The dough won’t be too sweet at all. We’re drenching these beauties in powdered sugar which will be plenty.
Flour, baking powder, a good pinch of salt and we’re just about there!
The mixture is stirred to combine and the allowed to rest while the oil heats to hot.
The mixture will be wet and loose, but not soupy. As it rests, it will firm just slightly. Not to worry. With two big spoons and some hot oil, it will come together.
Fried in oil that registers a breezy 350 degrees F. Toppled in the oil until is well browned on all sides.
From the oil directly to a sheet pan of powdered sugar and more more more on top.
Bring the coffee. Bring loads of coffee and enjoy these hot. So hot that they’ll almost burn your mouth. Live on that edge.
These are cakey and light with the glorious texture of rice, crisp on the outside and tender on the insides.
Fritter, fried, with spice and rice. It’s a simple and beautiful thing, without the rise time or intimidation factor of yeast.
Here’s more in my New Orleans inspired kitchen adventures:
New Orleans Red Beans and Rice
Photos in this post with Jon MelendezPrint
Pumpkin Spice New Orleans Calas
- Prep Time: 1200
- Cook Time: 120
- Total Time: 22 hours
- 2 cups leftover white rice
- 1/3 cup pumpkin puree
- 1 tablespoon pumpkin pie spice
- 2 large eggs, lightly beaten
- 1 teaspoon pure vanilla extract
- 1/2 cup + 1 tablespoon all-purpose flour
- 3 heaping tablespoons granulated sugar
- 2 teaspoons baking powder
- pinch of salt
- canola or vegetable oil for frying
- loads of powdered sugar
- In a medium bowl, stir together rice, pumpkin puree, pumpkin pie spice, beaten eggs, and vanilla extract.

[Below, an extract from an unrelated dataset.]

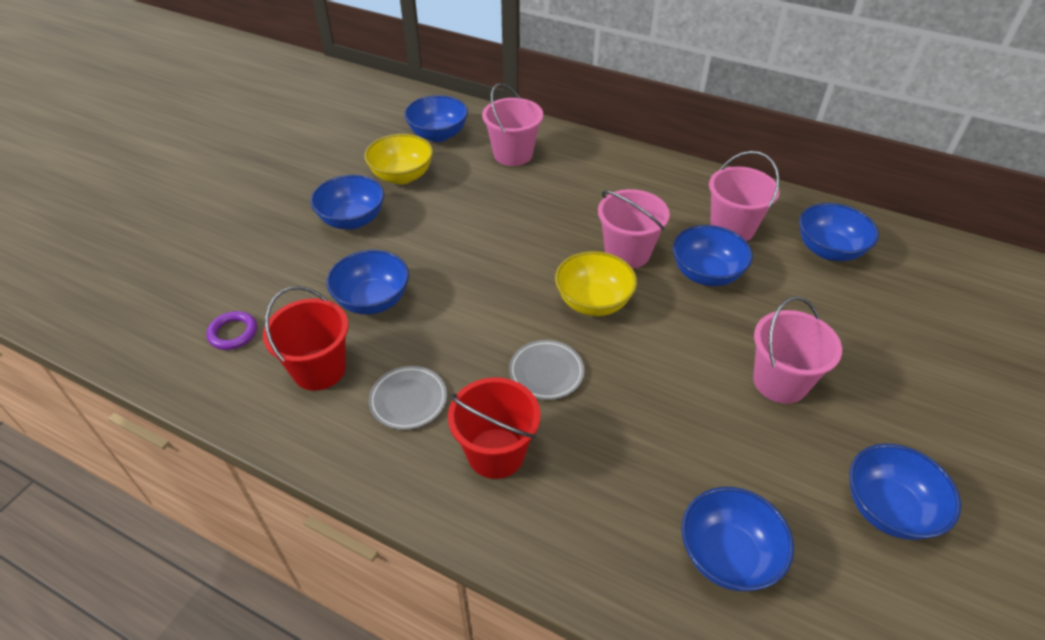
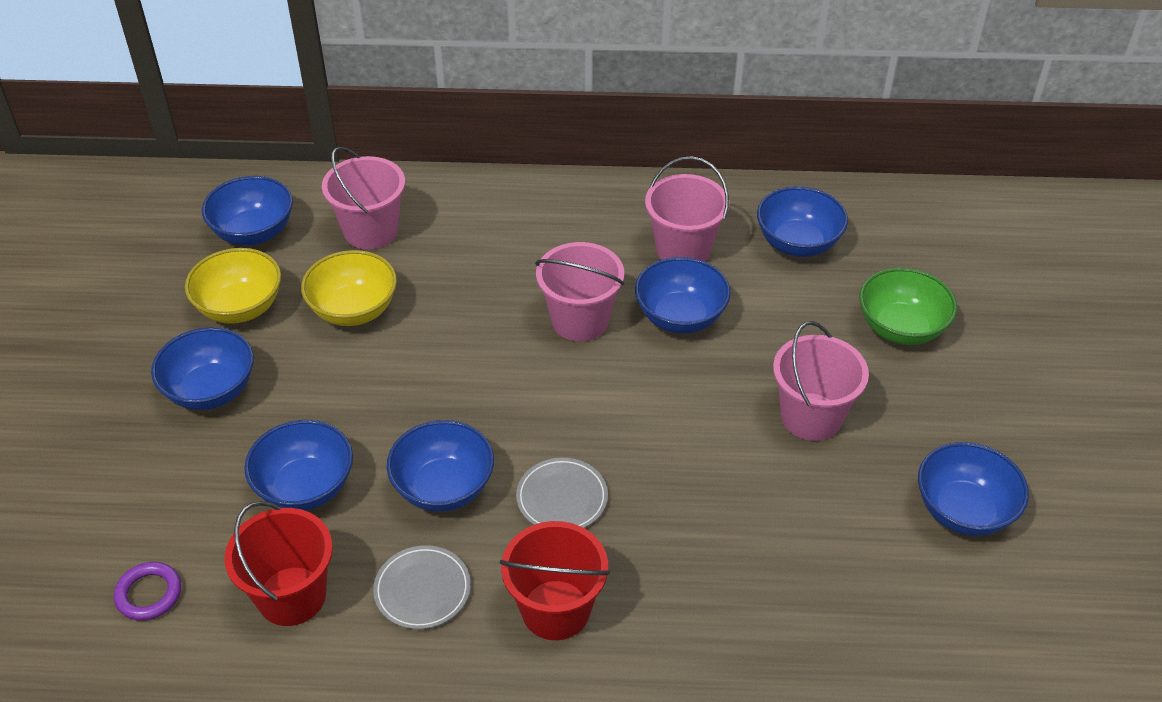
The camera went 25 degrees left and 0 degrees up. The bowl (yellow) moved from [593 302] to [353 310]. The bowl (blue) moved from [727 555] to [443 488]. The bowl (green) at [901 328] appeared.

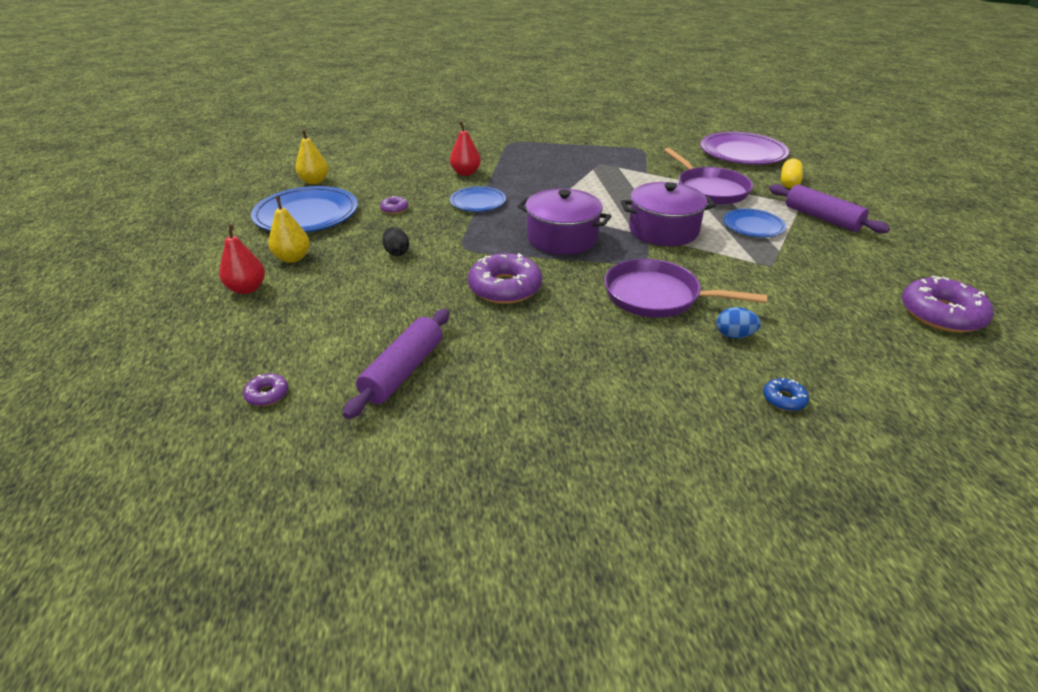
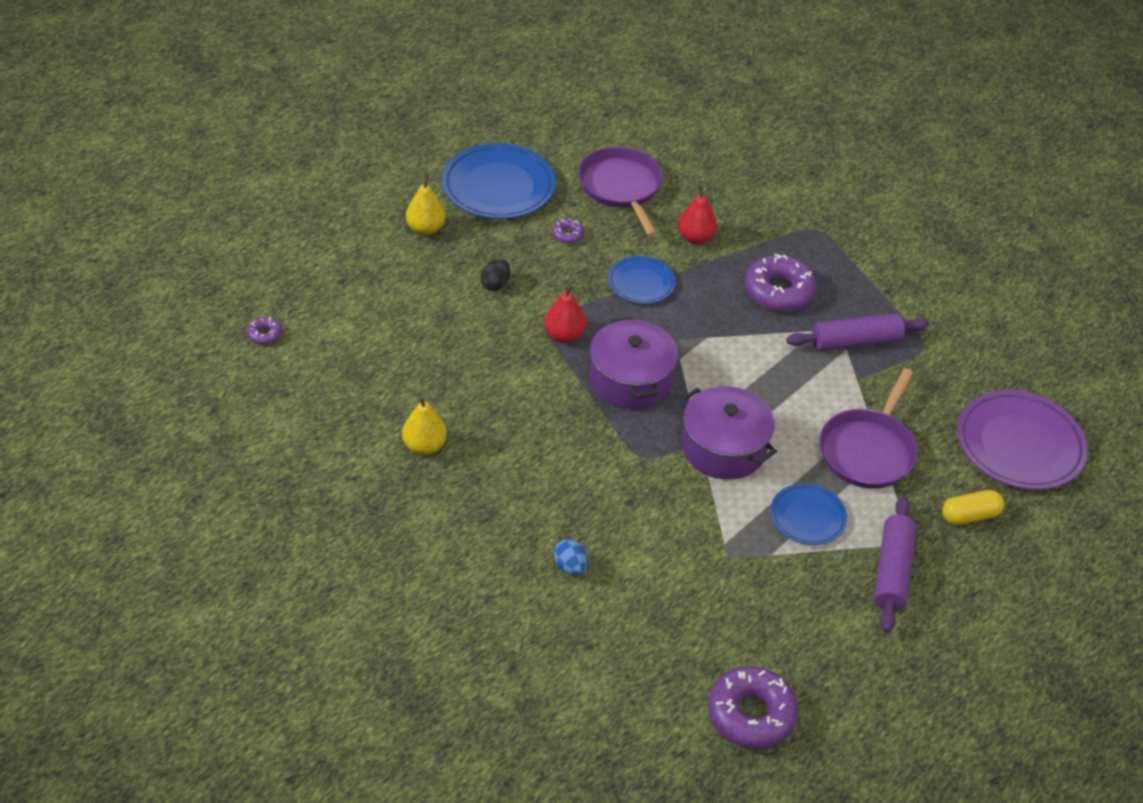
The camera went 50 degrees right and 10 degrees up. The pear (yellow) moved from [314 181] to [424 446]. The pear (red) moved from [247 289] to [564 335]. The pan (purple) moved from [656 296] to [621 187]. The donut (purple) moved from [505 288] to [779 291]. The rolling pin (purple) moved from [403 371] to [855 341]. The donut (blue) at [784 399] disappeared.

- Add the flour, sugar, baking powder, and salt. Stir until no flour bits remain and the mixture is well combined. The mixture will be relatively loose but not soupy.

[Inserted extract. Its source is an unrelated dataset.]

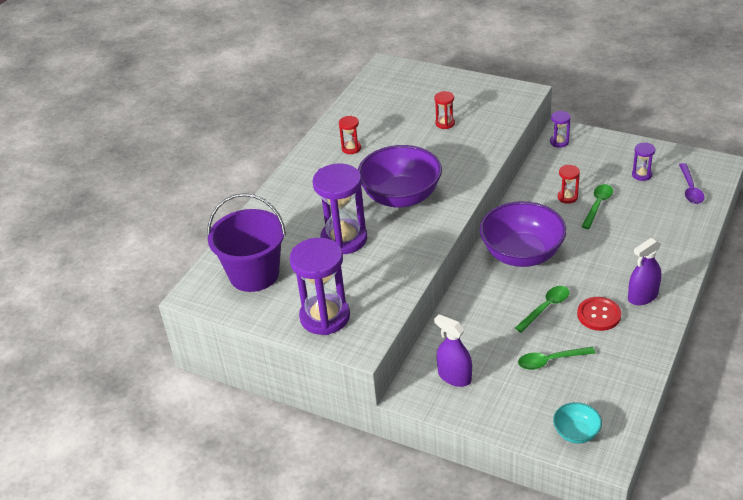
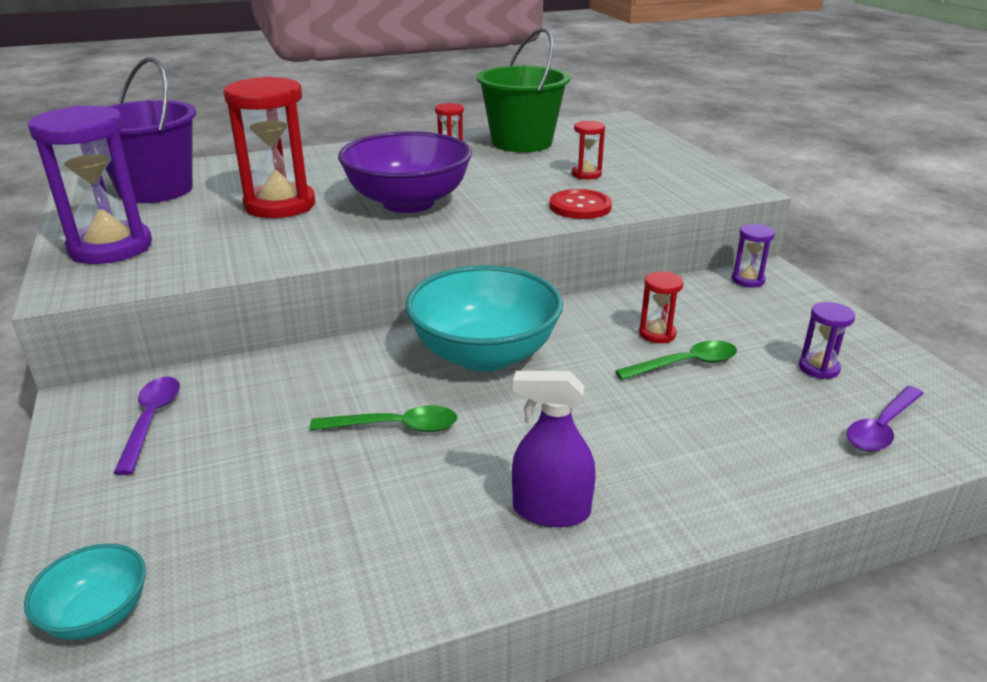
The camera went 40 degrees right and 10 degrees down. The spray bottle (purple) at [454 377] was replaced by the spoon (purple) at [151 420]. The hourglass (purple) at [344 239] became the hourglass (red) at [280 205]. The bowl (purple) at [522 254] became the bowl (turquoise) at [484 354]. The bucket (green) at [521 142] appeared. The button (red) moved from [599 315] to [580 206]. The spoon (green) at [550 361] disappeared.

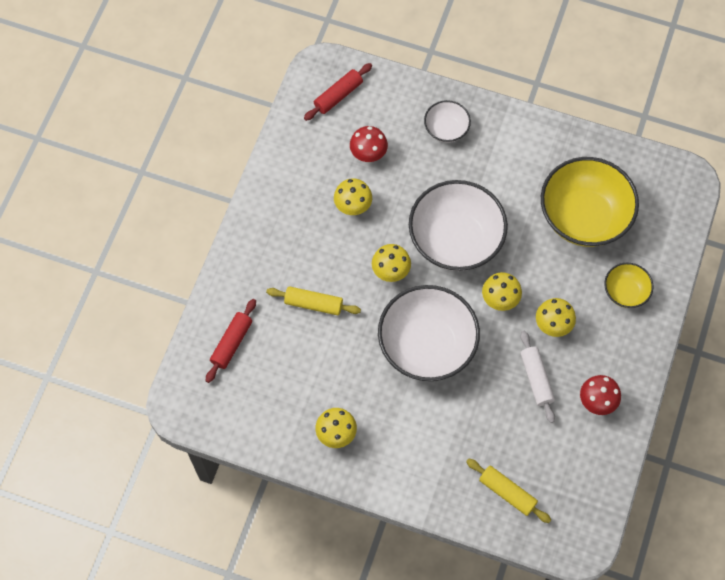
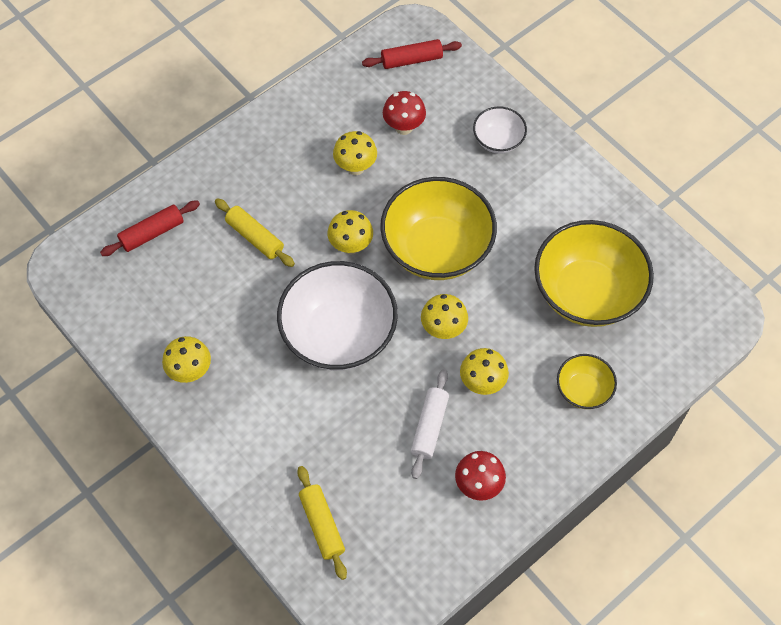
The camera went 30 degrees right and 5 degrees down. The bowl (white) at [455 240] became the bowl (yellow) at [437 249].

- Place oil in a medium, heavy-bottom skillet. Add enough oil to about 2-inches deep and place a fry or candy thermometer in the oil. Bring the oil to 350 degrees F.
- While the oil comes to temperature, cover the bottom of a rimmed baking sheet with powdered sugar. Place even more powdered sugar in a sifter.
- Use two large tablespoons to spoon batter into the hot oil, about five calas to the pan. Not too crowded.
- Fry for about 2 minutes, until golden on all sides and floating at the top of the oil.
- Immediately remove the fried calas to the prepared baking sheet covered in powdered sugar. Top immediately with more powdered sugar.
- Enjoy warm while the oil comes back up the temperature and fry the remaining cala batter. Enjoying warm. Calas are best fresh from the fryer or within an hour of frying.
Why does this make me think of fried rice pudding? In the most wonderful way possible!
I want to come to New Orleans please. Such a lot of lovely sounding food.
What an amazing and significant (and delicious!) history. Thank you for sharing!
I have to make these! Such a great story <3
Whaat!? They’re like, fried rice pudding, but not. They look amazing and I LOVE the historical context!
I think I love you.
Joy, thanks for the history lesson, as well as beautiful photos to inspire me in the kitchen!
Hey Joy! Long time fan. This may be my first comment. Loved this post- Recently I’ve realized how much love I have for food history (Did you see that NPR piece on Election Cake… It’s boozy!). This enriched my soul on this lovely Tuesday morning. Also, fitting that it’s Election Day, this recipe has civil rights lessons embedded in it, and deciding who to vote for seems to be a choice that would have civil rights repercussions! Thanks for a great post. More cooking and history lessons, please! :)
I love all things flavored with pumpkin and spice EXCEPT coffee drinks. I am with you, girl on this one….delicious!